Participatory evaluation of a co-designed intervention to strengthen patient involvement in improving general practice.
Patient and public involvement in health care design and delivery is recognised as important internationally. Health policy cites the moral rationale for involving patients, but also claims involvement will result in more patient centred services, despite little evidence of the mechanism to achieve this. In England, this policy is enacted through contractual requirements for every general practice to involve patients in service improvement through Patient Participation Groups (PPGs). However, there are problems with making this routine and meaningful for all stakeholders. To address this policy-practice gap we co-designed an intervention to strengthen patient involvement in general practice.
A participatory action research study, working with a co-research group involving ten patients (seven core members), six general practitioners (two core members), one receptionist, and a PhD researcher, to evaluate a co-designed intervention. The intervention consists of a series of four facilitated meetings, using participatory methods to address power; a bespoke survey to address demographic legitimacy; PPG training focused on representational legitimacy; and a further facilitated meeting to develop a credible action plan. The intervention is being evaluated by the co-research group in two general practices in the North of England. The dataset includes two sets (PhD and patient co-researcher) of observational notes of intervention meetings and four to six follow up meetings (total meeting time per practice: 15 hours over 1 year); and semi-structured interviews with patients (four completed, six outstanding) and staff members (three completed, four outstanding) involved in the intervention. Data co-analysis uses both an inductive and deductive approach drawing on normalisation process theory.

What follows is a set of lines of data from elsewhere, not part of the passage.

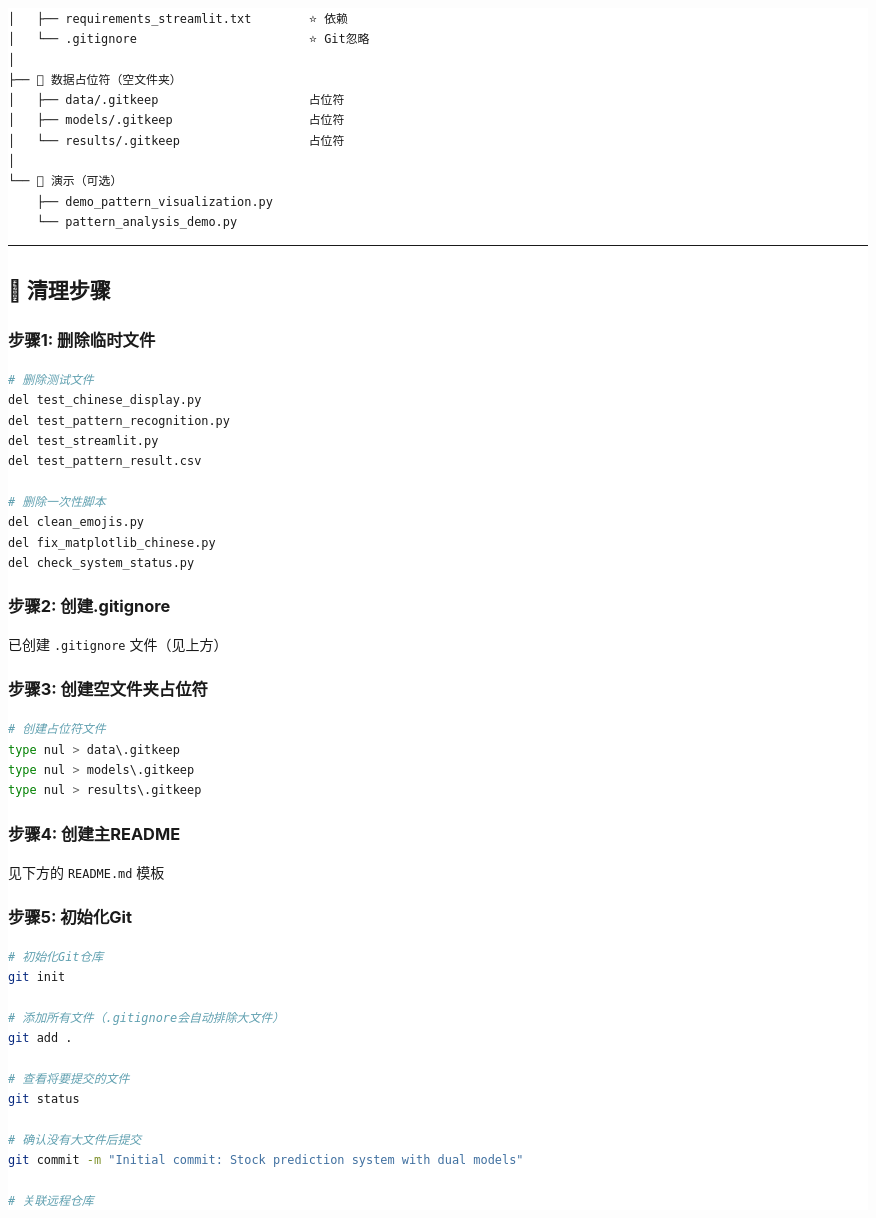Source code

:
 ```
│   ├── requirements_streamlit.txt        ⭐ 依赖
│   └── .gitignore                        ⭐ Git忽略
│
├── 📂 数据占位符（空文件夹）
│   ├── data/.gitkeep                     占位符
│   ├── models/.gitkeep                   占位符
│   └── results/.gitkeep                  占位符
│
└── 📂 演示（可选）
    ├── demo_pattern_visualization.py
    └── pattern_analysis_demo.py
```

---

## 🚀 清理步骤

### 步骤1: 删除临时文件

```bash
# 删除测试文件
del test_chinese_display.py
del test_pattern_recognition.py
del test_streamlit.py
del test_pattern_result.csv

# 删除一次性脚本
del clean_emojis.py
del fix_matplotlib_chinese.py
del check_system_status.py
```

### 步骤2: 创建.gitignore

已创建 `.gitignore` 文件（见上方）

### 步骤3: 创建空文件夹占位符

```bash
# 创建占位符文件
type nul > data\.gitkeep
type nul > models\.gitkeep
type nul > results\.gitkeep
```

### 步骤4: 创建主README

见下方的 `README.md` 模板

### 步骤5: 初始化Git

```bash
# 初始化Git仓库
git init

# 添加所有文件（.gitignore会自动排除大文件）
git add .

# 查看将要提交的文件
git status

# 确认没有大文件后提交
git commit -m "Initial commit: Stock prediction system with dual models"

# 关联远程仓库
```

This work is in progress. Interim analysis suggests that patients and staff valued working together during the intervention, and one practice rebranded as ‘the listening practice’. However, there is little evidence of longer term change in working relationships between patients and staff. Patients and staff were motivated by the opportunity to make patient centred services changes. Unlike staff, patients were also motivated by the concept of working together. Both patients and staff lacked skills to engage with each other. Where individuals possessed these skills, barriers to enacting them included hierarchal practice structures, institutional norms, and societal expectations about the role of patients. External facilitation and participatory methods helped to address some of these barriers. A lack of reflective space during implementation resulted in missed opportunities to consolidate new long term working relationships.
The intervention resulted in actions consistent with patient priorities for service change. However, several barriers have been identified that warrant further attention to support implementation and the scope for long term change in how patients and staff work together. The policy of mandatory patient involvement is unlikely to be successful unless patient involvement work is recognised as a separate skill set and adequately resourced.